2. Choosism And Conviction Formation

Stefan Kober

Conviction Formation Theory may seem to leave little room for deliberate choice.

Convictions emerge.

Perhaps what we call deliberation is merely something that happens to us.

On this view, the spreadsheet does not help us choose.

It merely becomes one more cause among others.

The distinction between good and bad criteria begins to dissolve.

Reasoning becomes another process within conviction formation, alongside habit, emotion, imitation, and social influence.


At first glance, this conclusion appears to follow naturally.

Yet something important seems to have been lost.

People really do compare alternatives.

Arguments sometimes change minds.

Mathematics exhibits remarkable stability.

In questions about the natural world, scientific procedures routinely outperform intuition.

Some methods repeatedly lead to convictions that survive criticism better than others, like logic or probability theory.

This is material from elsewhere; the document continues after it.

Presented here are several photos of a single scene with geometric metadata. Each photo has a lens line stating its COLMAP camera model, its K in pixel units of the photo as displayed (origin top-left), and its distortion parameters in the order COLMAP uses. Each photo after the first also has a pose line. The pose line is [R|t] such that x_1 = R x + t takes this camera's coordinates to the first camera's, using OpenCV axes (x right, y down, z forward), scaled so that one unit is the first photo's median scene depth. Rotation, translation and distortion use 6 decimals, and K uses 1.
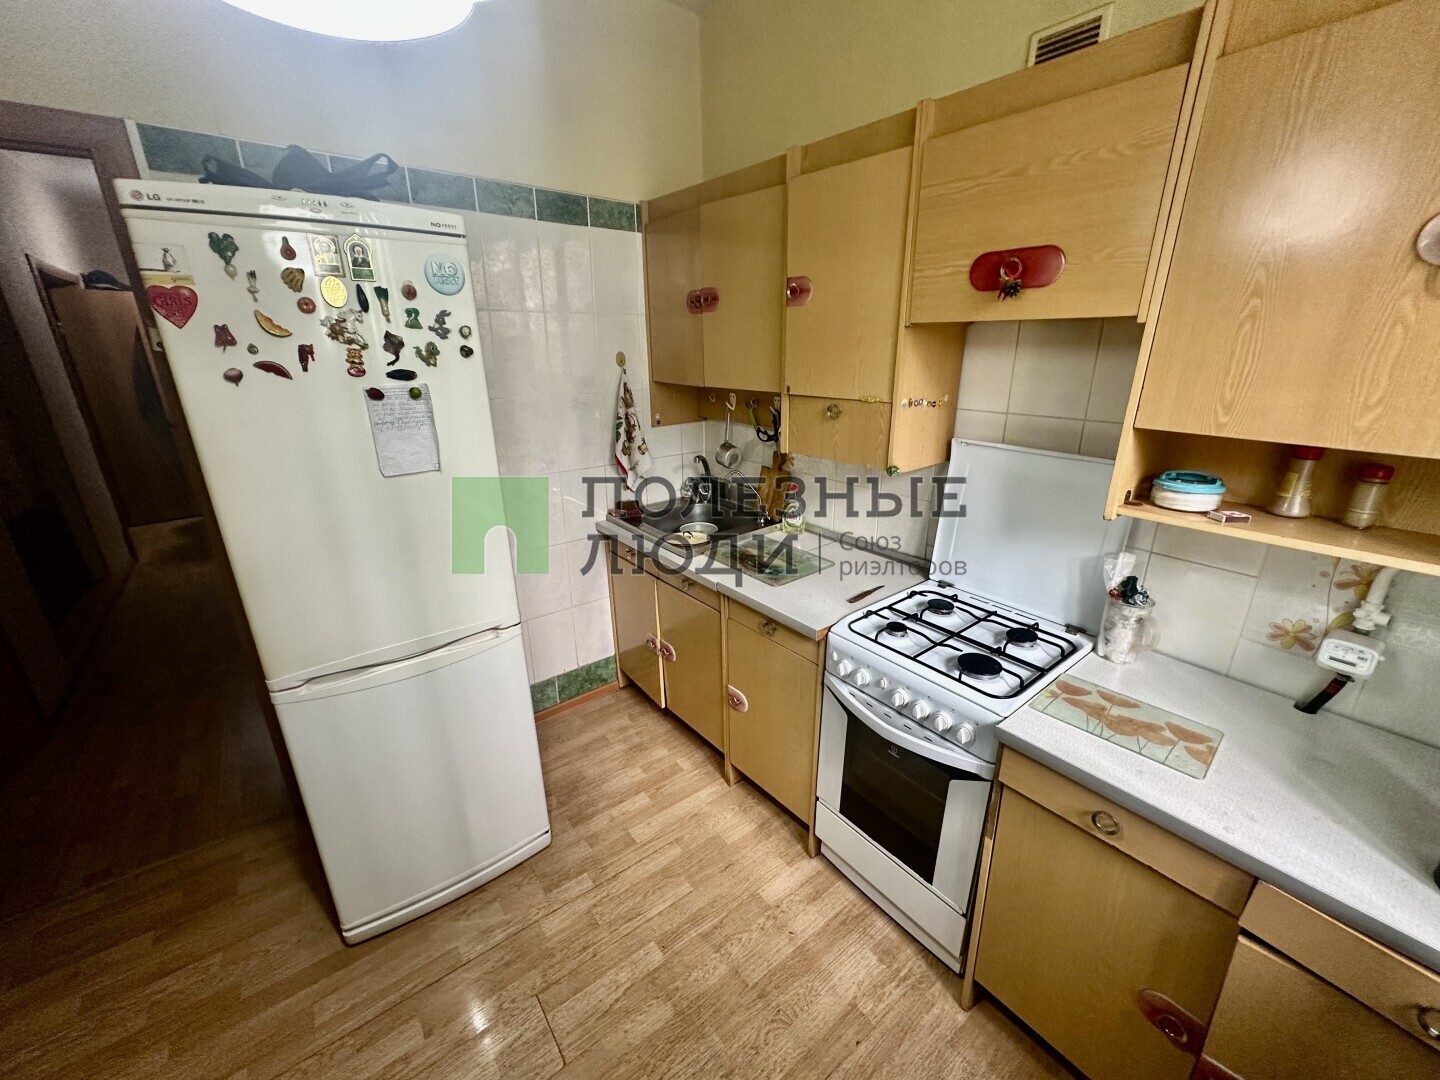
lens RADIAL K [[572.9, 0, 720.8], [0, 572.9, 538.2], [0, 0, 1]] dist [-0.000727, 0.000022]
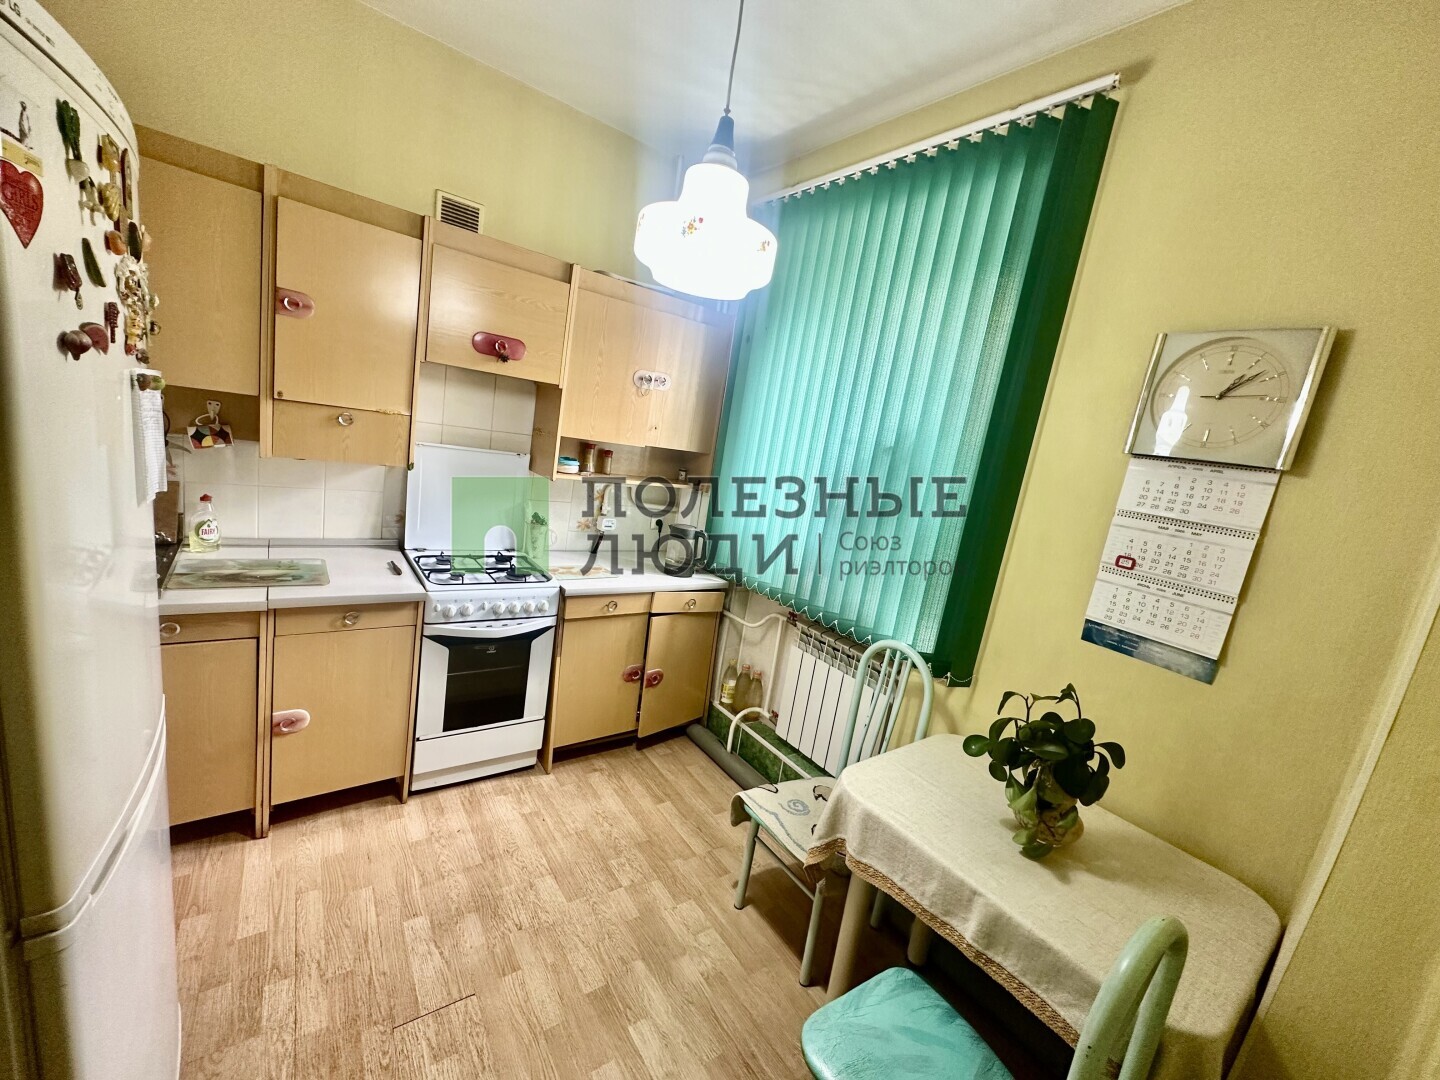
lens RADIAL K [[577.3, 0, 718.2], [0, 577.3, 537.6], [0, 0, 1]] dist [-0.001288, 0.000142]
pose [[0.027379, -0.171531, 0.984798, -1.111584], [0.173350, 0.971056, 0.164318, -0.059206], [-0.984480, 0.166215, 0.056321, 0.278674]]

These observations are not illusions. Situations exist where we regret not using criteria. Looking back, we sometimes realize that we should have compared more carefully, checked more thoroughly, or taken considerations seriously that we dismissed at the time.

"Had I only" is the sound of missed opportunities for good choices.

Any account that dismisses them too quickly creates new problems while solving old ones.


Both choosism and conviction formation theory capture something real.

We deliberate.

We evaluate.

We compare.

Yet the capacities that make such activities possible do not arise from nowhere.

The question is therefore not whether criteria exist.

The question is how criteria themselves arise, stabilize, and acquire authority.